Local officials in Franklin County, Tennessee have denied a zoning request that would have paved the way for a new cryptomine data center .
The Franklin County Commission this week denied a rezoning request that would have allowed a data center to be built outside the Tullahoma city limits.
First reported by the Herald Chronicle, the Tullahoma Utilities Authority had requested that 9.12 acres at 6945 Spring Creek Road be rezoned from an R-2 general residential district to a C-1 commercial restricted district to allow the data center.
Brian Skelton, TUA general manager, and Todd Napier, director of site acquisition for Red Dog Technologies LLC, a Tennessee-based Bitcoin mining company said the facility would have been used for ‘cryptography to mine cryptocurrencies’; the facility would have required 35MW of power.
In addition to increased electricity sales, Napier said the data center would cost $70 million and would generate $2 million in property taxes for Franklin County over 10 years — about $200,000 a year.

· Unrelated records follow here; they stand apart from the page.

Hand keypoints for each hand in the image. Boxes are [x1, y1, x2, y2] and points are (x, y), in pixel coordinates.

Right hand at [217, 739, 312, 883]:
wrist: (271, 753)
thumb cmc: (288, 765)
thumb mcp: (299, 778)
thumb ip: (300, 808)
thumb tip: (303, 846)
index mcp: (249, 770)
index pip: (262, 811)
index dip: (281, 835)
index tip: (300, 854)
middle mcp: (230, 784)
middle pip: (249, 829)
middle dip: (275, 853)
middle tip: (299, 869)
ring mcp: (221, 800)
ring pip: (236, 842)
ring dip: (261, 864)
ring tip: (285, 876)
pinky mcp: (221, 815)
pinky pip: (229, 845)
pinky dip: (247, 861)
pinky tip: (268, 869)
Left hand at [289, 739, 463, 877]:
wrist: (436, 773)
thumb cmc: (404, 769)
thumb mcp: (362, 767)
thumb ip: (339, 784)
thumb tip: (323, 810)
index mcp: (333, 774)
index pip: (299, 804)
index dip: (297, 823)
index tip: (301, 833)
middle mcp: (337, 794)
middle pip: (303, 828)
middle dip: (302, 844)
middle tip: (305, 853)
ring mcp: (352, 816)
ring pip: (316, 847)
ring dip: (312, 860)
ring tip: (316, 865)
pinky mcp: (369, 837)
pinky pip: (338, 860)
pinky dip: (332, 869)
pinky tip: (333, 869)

No commissioners motioned to approve the request. Several residents spoke against the proposals, wary of the potential noise pollution.
Elsewhere in Tennessee, Red Dog is having issues with an existing faiclity. In Limestone, Washington County, a judge ruled the company’s Bitcoin operations on property owned by BrightRidge do not conform with the proper use allowed under local zoning laws, with the judge deciding the operations at 144 Bailey Road adjacent to a local substation do not meet the definition of a public utility. The facility has remained open amid an appeal.

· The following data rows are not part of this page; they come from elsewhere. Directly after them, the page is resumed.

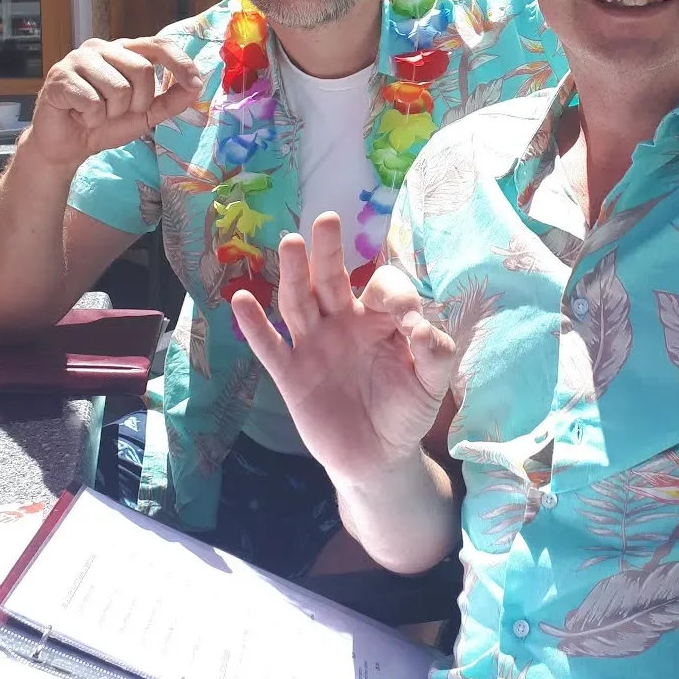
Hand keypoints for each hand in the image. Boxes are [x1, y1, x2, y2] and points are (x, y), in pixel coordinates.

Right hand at [24, 37, 203, 171]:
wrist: (67, 146)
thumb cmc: (104, 124)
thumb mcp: (145, 115)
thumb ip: (170, 101)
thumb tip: (196, 87)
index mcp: (124, 51)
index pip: (158, 45)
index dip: (180, 62)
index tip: (195, 83)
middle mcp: (102, 48)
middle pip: (142, 69)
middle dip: (139, 102)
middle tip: (118, 112)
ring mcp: (78, 59)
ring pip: (118, 87)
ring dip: (112, 112)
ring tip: (96, 113)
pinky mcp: (60, 77)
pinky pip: (92, 101)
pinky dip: (91, 118)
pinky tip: (80, 116)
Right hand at [232, 214, 456, 489]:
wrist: (378, 457)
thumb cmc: (406, 410)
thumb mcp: (432, 383)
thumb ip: (435, 352)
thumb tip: (420, 326)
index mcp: (378, 319)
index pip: (381, 288)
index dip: (394, 295)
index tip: (407, 321)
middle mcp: (342, 323)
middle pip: (331, 279)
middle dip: (328, 251)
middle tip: (327, 220)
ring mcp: (313, 346)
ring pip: (299, 303)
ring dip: (292, 274)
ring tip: (290, 244)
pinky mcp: (292, 375)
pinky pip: (270, 347)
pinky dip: (255, 326)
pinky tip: (243, 300)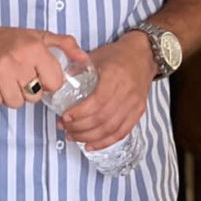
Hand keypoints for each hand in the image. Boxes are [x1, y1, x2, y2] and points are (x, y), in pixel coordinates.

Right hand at [0, 19, 84, 107]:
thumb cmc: (9, 39)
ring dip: (13, 95)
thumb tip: (84, 59)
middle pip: (34, 96)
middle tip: (21, 76)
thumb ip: (65, 45)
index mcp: (34, 48)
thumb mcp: (39, 36)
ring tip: (8, 79)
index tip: (41, 76)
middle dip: (30, 89)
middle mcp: (17, 60)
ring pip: (16, 103)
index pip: (54, 82)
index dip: (49, 82)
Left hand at [58, 30, 157, 150]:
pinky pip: (122, 132)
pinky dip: (105, 142)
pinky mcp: (139, 111)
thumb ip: (78, 69)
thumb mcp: (96, 57)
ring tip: (73, 136)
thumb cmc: (118, 55)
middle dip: (79, 127)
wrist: (144, 55)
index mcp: (115, 76)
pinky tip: (91, 145)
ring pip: (110, 129)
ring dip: (89, 137)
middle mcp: (127, 91)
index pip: (97, 101)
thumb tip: (57, 82)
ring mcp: (135, 103)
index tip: (65, 116)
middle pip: (102, 118)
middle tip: (65, 127)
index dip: (79, 113)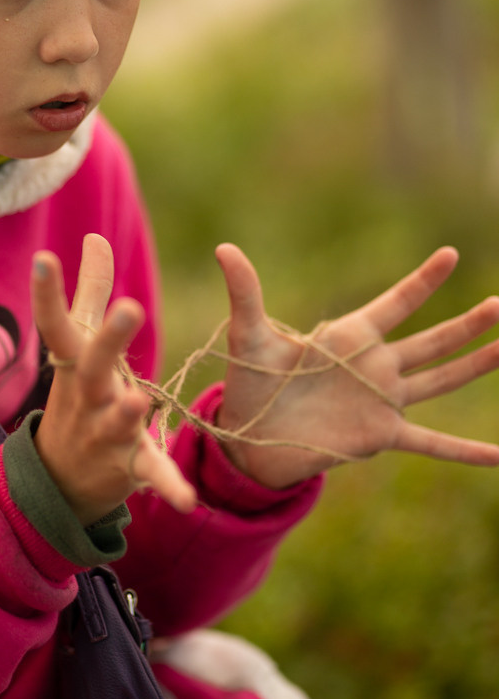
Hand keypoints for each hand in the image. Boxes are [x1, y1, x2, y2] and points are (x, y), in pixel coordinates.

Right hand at [31, 235, 196, 524]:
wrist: (58, 481)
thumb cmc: (77, 395)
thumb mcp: (81, 346)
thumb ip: (91, 290)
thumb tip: (95, 236)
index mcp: (74, 362)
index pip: (56, 324)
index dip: (47, 292)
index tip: (43, 258)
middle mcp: (85, 396)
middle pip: (93, 366)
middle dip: (110, 339)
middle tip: (131, 307)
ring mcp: (104, 432)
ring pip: (116, 422)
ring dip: (126, 413)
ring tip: (139, 400)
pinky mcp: (130, 466)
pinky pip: (150, 474)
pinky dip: (168, 486)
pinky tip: (188, 498)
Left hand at [215, 244, 498, 488]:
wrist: (249, 438)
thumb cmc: (250, 381)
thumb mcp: (250, 335)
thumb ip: (246, 292)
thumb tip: (224, 247)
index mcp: (350, 335)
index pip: (396, 302)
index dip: (423, 281)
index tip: (450, 255)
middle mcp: (375, 365)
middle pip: (433, 340)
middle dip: (468, 323)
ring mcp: (383, 401)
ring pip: (442, 379)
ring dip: (477, 364)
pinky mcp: (381, 435)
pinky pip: (432, 444)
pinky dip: (467, 451)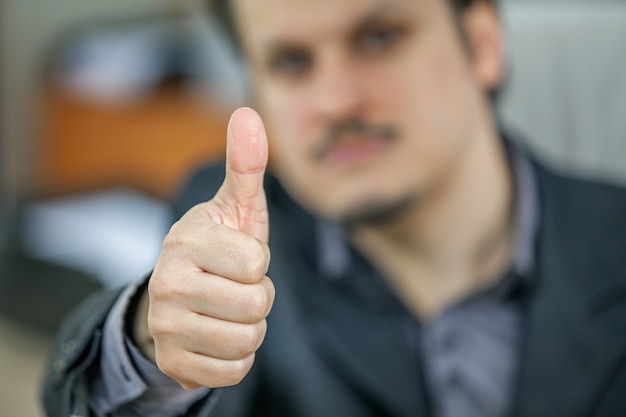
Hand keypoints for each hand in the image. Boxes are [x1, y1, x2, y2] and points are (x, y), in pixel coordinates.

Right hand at [136, 107, 274, 388]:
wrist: (181, 295)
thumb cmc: (219, 247)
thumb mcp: (236, 206)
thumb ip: (246, 164)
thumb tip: (248, 113)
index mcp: (184, 240)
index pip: (256, 263)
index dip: (258, 262)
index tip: (238, 257)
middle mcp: (166, 283)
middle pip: (256, 305)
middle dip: (258, 297)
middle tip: (235, 286)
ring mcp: (165, 327)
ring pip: (247, 341)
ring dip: (250, 327)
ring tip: (227, 309)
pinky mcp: (172, 363)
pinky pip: (234, 372)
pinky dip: (237, 358)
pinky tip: (219, 336)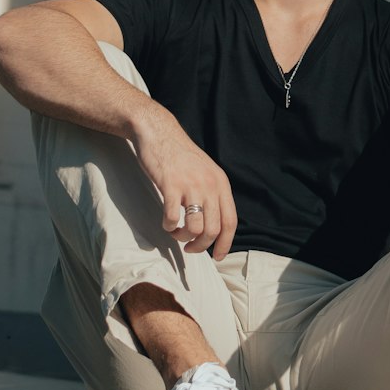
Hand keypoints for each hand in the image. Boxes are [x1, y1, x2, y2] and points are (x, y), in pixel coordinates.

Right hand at [131, 106, 237, 258]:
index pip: (230, 222)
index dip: (225, 244)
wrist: (159, 132)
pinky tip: (165, 222)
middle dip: (200, 246)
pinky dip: (168, 226)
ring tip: (175, 232)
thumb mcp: (206, 172)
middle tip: (189, 248)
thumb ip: (213, 194)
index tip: (218, 257)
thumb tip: (214, 226)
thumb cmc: (180, 156)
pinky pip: (171, 217)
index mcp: (221, 184)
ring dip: (182, 237)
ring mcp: (191, 185)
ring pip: (194, 228)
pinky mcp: (170, 184)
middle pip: (212, 230)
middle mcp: (210, 185)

“It looks like a German POW camp,” Kent Harris, a Washington County commissioner said of the Limestone Bitcoin mine. “I have never regretted a vote like this one. I sure wish I could take it back. We thought it was a data center going in there,” Harris said, noting that the zoning application had mentioned a “blockchain data center.”

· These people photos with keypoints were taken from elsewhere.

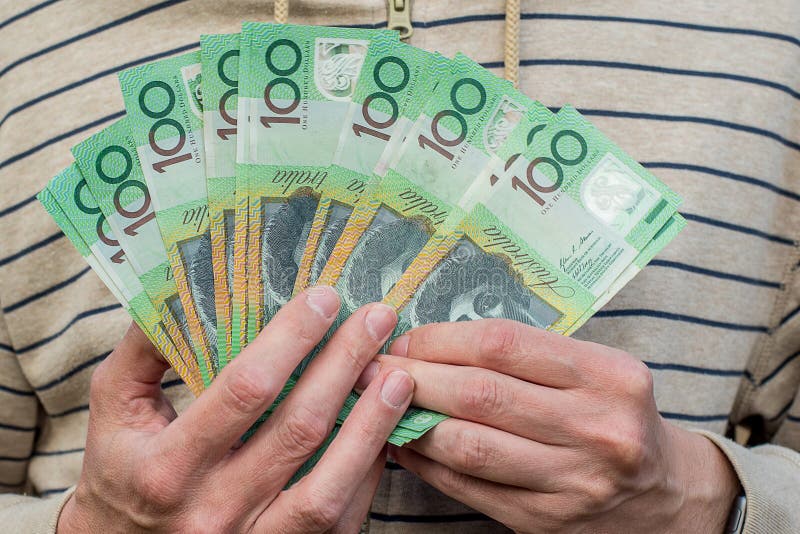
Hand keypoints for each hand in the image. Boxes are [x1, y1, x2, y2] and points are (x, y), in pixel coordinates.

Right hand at [58, 287, 413, 532]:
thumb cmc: (121, 473)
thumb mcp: (115, 408)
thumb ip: (145, 350)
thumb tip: (186, 288)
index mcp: (166, 468)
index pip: (244, 391)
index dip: (291, 341)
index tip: (324, 299)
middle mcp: (210, 512)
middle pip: (298, 430)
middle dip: (344, 365)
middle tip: (377, 319)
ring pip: (328, 487)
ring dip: (371, 425)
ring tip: (399, 375)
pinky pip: (339, 519)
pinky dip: (368, 471)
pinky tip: (384, 429)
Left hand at [377, 319, 739, 533]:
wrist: (662, 493)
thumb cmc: (614, 415)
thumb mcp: (596, 370)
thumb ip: (527, 355)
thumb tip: (430, 346)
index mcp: (610, 375)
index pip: (504, 344)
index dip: (441, 339)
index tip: (405, 339)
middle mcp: (597, 428)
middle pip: (481, 394)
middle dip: (414, 378)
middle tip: (371, 368)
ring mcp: (574, 482)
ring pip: (469, 446)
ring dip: (410, 422)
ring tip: (377, 405)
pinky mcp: (547, 521)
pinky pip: (470, 489)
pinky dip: (427, 464)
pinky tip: (403, 444)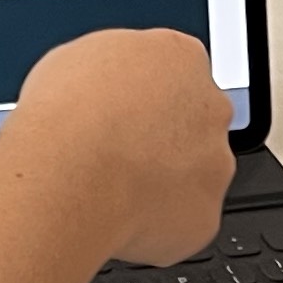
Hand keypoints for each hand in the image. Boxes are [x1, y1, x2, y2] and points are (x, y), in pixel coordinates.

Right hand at [0, 25, 235, 264]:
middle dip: (163, 140)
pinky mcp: (207, 214)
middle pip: (193, 123)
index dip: (144, 97)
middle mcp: (211, 106)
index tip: (123, 112)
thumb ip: (112, 70)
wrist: (69, 177)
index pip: (176, 72)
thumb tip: (104, 86)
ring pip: (193, 176)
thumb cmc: (66, 117)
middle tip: (117, 154)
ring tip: (111, 189)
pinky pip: (183, 221)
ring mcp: (216, 163)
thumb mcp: (75, 60)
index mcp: (180, 57)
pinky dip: (157, 225)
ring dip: (162, 183)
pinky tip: (120, 217)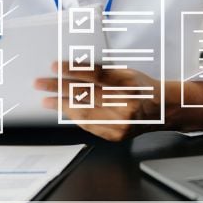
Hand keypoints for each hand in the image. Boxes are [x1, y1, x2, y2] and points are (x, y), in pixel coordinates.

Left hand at [35, 61, 160, 141]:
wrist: (161, 109)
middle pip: (84, 94)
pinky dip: (74, 117)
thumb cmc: (141, 87)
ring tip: (47, 100)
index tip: (54, 66)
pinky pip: (89, 125)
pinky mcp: (115, 135)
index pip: (94, 75)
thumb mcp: (124, 72)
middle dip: (59, 88)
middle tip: (41, 84)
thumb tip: (71, 70)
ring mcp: (119, 123)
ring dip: (61, 105)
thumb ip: (101, 72)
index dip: (72, 70)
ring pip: (83, 113)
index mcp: (127, 84)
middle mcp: (124, 105)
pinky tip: (64, 111)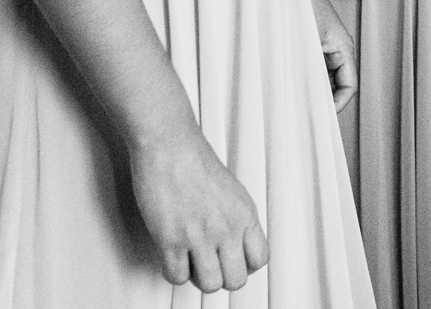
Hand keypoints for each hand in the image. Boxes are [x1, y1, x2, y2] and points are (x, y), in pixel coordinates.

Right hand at [128, 127, 269, 291]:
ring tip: (190, 262)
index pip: (260, 259)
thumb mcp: (230, 190)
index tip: (233, 262)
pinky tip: (172, 257)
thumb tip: (232, 242)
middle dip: (222, 278)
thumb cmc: (194, 161)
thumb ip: (234, 218)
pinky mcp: (171, 240)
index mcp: (245, 214)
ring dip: (197, 278)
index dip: (245, 265)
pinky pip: (177, 277)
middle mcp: (227, 228)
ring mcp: (200, 236)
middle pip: (236, 280)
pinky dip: (173, 272)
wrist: (170, 146)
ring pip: (209, 284)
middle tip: (210, 266)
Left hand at [308, 0, 357, 110]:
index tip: (321, 116)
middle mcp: (340, 48)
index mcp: (343, 48)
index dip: (337, 105)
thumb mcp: (305, 45)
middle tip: (307, 113)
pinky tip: (294, 84)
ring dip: (316, 89)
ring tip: (299, 101)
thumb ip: (310, 74)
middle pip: (339, 85)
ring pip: (328, 78)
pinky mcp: (317, 44)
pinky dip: (309, 80)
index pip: (349, 87)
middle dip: (325, 100)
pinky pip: (318, 69)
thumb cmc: (300, 6)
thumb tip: (310, 99)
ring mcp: (329, 46)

The company’s Limestone operations are also subject to a lawsuit from residents. In August 2021, the company was sued by a nearby property owner claiming noise from the mine creates a nuisance that “unreasonably interferes” with the “use and enjoyment” of their own property.
Washington County commissioners have reportedly blocked attempts by BrightRidge and Red Dog to open a second cryptomine in the area.
The suit requests Red Dog shut down operations and pay personal damages fees, as well as compensate owners for decreased property values. The case is reportedly ongoing.
Red Dog said in court documents that it had informed Washington County commissioners that it was using the site for Bitcoin mining and that it has spent $600,000 on noise mitigation. The company also said in court documents that it would face a loss of $36 million over the next 18 months if the mine is forced to close.
Red Dog is seemingly owned by Griid Infrastructure LLC, a company that is aiming to go public via a $3.3 billion SPAC merger with Adit EdTech Acquisition Corp. later this year. Ohio-based Griid says it has three US-based facilities and planned mining capacity of 734MW operational by 2023.